◆ Questions to answer
(a) In the interview with Adam Christopher, what book did he read on the long-haul flight from Manchester to San Francisco?
(b) Carry on the interview with Adam Christopher from the point where it stops.

** Reading passage follows **

Thursday, 22 December 2011

Interview | Adam Christopher

Back in November, I reviewed Adam's now newly-released novel, Empire State - an original and heady mix of superheroes, robots, noir, and not a few double crosses... (Hint: It's really very good). Adam kindly agreed to the following interview, so... Welcome to the blog, Adam!

Empire State mixes subverted superheroes, a detective straight out of noir, and... metaphysics. Was there anything in particular that inspired you to put these elements together?

 Empire State was the result of several different ideas all coming together at once by accident. I think a lot of writers experience that - you're working on different projects and you've got a handful of neat ideas that are in need of a home. Suddenly, a couple can collide in your mind, and you've got something else entirely, something new and unexpected.

That's pretty much what happened with Empire State. I had this idea kicking around for ages about a Prohibition-era city caught in a never-ending Cold War with a nameless enemy, but apart from being a cool setting, it didn't have a story to go with it. Sometime later, a challenge from some friends to write a pulp SF pastiche came up with a story called "Captain Carson and the Case of the Robot Zombie", which was really just a title and a vague idea about a moustachioed polar explorer playing detective in New York, on the hunt for a robot serial killer. The final element came to me on a long-haul flight from Manchester, England, to San Francisco a few years ago. I had with me a copy of The Big Sleep by Raymond Chandler - it was actually the first time I'd read one of his books, and I wasn't sure what to expect. As it happens, I was completely hooked and fell in love with this hardboiled, noir style. And sometimes on very long flights things go a little loopy - lack of sleep and dehydration probably - and I remember going off to sleep thinking how great it would have been if The Big Sleep was science fiction, but played exactly the same. This idea of "Raymond Chandler with robots" stuck with me, and then I remembered those other ideas about the Prohibition and this character called Captain Carson.

Around the same time, more or less, I was looking for Ray Bradbury books on Amazon and mistyped his name as "Rad" Bradbury. I immediately thought it was a great name for a pulp detective, and suddenly - SHAZAM! - it all came together. Pulp detectives, robots, an endless war, Prohibition - Empire State was born.

The superheroes were introduced later, but again it was a case of the right idea locking into place. I love the idea of period superheroes and I still think Batman Begins would have been amazing if it had been set in the 1930s, when Detective Comics #27 had come out. All of the elements I wanted had a common root in this time period - pulp fiction and hardboiled detectives, the Golden Age of comic books and the emergence of superheroes, Prohibition and the Great Depression. On the face of it, it sounds like a lot of disparate elements, but really they all have a commonality.

Just out of interest here, did you ever write 'Captain Carson and the Case of the Robot Zombie'? :P I mean, not in Empire State form.

** End of Reading passage **
** Data follows **

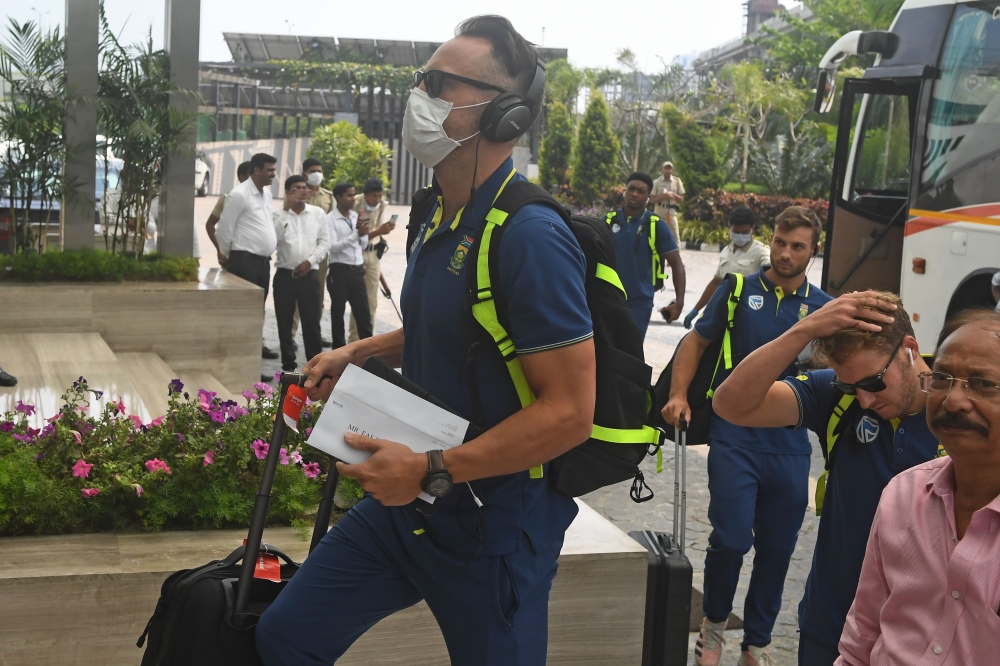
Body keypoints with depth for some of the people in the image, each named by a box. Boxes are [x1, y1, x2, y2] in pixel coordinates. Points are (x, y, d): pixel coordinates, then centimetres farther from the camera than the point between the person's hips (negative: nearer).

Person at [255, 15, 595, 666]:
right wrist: (359, 353, 10)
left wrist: (430, 470, -23)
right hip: (409, 497, 8)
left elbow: (570, 411, -26)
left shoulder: (529, 236, -23)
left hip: (491, 520, -8)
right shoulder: (442, 216, 6)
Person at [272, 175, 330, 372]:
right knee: (284, 322, 4)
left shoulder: (317, 213, 5)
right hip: (284, 275, 0)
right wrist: (286, 210, -14)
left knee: (312, 321, 2)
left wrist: (310, 261, -7)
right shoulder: (278, 214, 2)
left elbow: (325, 242, 5)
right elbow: (274, 237, -14)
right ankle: (288, 364, 14)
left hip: (308, 275, 0)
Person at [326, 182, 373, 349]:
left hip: (357, 269, 5)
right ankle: (339, 350, 13)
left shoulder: (356, 216, 10)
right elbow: (333, 247, -18)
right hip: (339, 271, -5)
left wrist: (363, 233, -8)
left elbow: (364, 245, 13)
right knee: (338, 313, 5)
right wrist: (356, 234, -24)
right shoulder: (330, 219, -8)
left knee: (363, 312, 6)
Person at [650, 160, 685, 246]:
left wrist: (674, 195, -13)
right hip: (659, 210, 0)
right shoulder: (656, 182, 0)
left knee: (675, 234, -3)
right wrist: (663, 196, -17)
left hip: (672, 210, 0)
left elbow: (682, 199, 6)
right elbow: (651, 200, -2)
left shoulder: (677, 181, 4)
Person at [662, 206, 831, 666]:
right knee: (731, 539, -11)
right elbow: (697, 340, 7)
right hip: (735, 437, -2)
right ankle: (714, 621, 17)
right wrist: (679, 394, -6)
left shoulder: (824, 308, 5)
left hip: (789, 444, 2)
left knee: (776, 550, 9)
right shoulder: (740, 291, 1)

** End of Data **

◆ Results of the tasks
(a) The Big Sleep by Raymond Chandler.

(b)
No, but I must admit I've been tempted. One of the things about Empire State is that the book is really only about one event - a pivotal event, of course - and there is huge scope for more stories set in the same universe. Before the events of the book, Rad ran his detective agency, and Kane - thanks to his newspaper contacts - helped out. Carson himself is perhaps the most mysterious - he was involved somehow with the Empire State and the Chairman of the City Commissioners at some point. So, Captain Carson investigating the case of the robot zombie? Well, why not. Maybe I will write that. Or maybe someone else will write it, as part of the Worldbuilder!

You've opened
Empire State up to the new Worldbuilder project - but stated you'd prefer stories to avoid the novel's future: does this mean firm plans for a sequel, or just the possibility?

The rule there is that while you can use the characters of the book if you want to - and you don't have to, of course - if you do, don't create anything set concurrently with the novel, or set afterwards. The first restriction is because there are no real pauses in the book, so, for example, writing a short story with Rad set during the events of Empire State would be illogical and would confuse the central narrative.

The second restriction is to keep the possibility of a sequel open - I don't want to be influenced in any way by what someone else writes about Rad or Kane or Carson or anyone. I do have some notes on a possible sequel, but it'll only be written if and when it feels right to do so!

Of course, none of this prevents people from creating their own characters and sending them off on adventures before, during, and after the events of the novel. I've divided the world up into a number of "realms", the details of which readers can find at the back of the book and on - there is enough scope to create almost anything, and to set things almost anywhere. If someone wanted to write a story with someone's successor set in 2011, for example, that would be cool! I also hope people create new characters and have them interact with the ones I've created. The Worldbuilder is going to be a lot of fun!

I'll be looking out for them! (Ah, Captain Carson was definitely a favourite)

Time for the interrogation: given the choice, ebook or hard copy?

Given the choice? Hard copy, every time. But that's not to say I necessarily prefer hard copies to ebooks - I used to live in a small house which quickly ran out of room, so ebooks were my number one choice. Since moving to a larger house - one that actually has a library! - I've moved back to hard copies. In particular I love hardbacks, and will also try and seek those out over the paperback edition. Someone once said that books are a souvenier of a journey taken - in the same way as you might put a postcard on a noticeboard or a fridge magnet of a holiday destination up to remind you, so you put the book on the shelf once you've read it.

Ebooks, however, are immensely practical - I do a lot of travelling, and nothing beats taking an ereader with you. For me the days of taking giant books (usually paperback for flights!) around while travelling are gone.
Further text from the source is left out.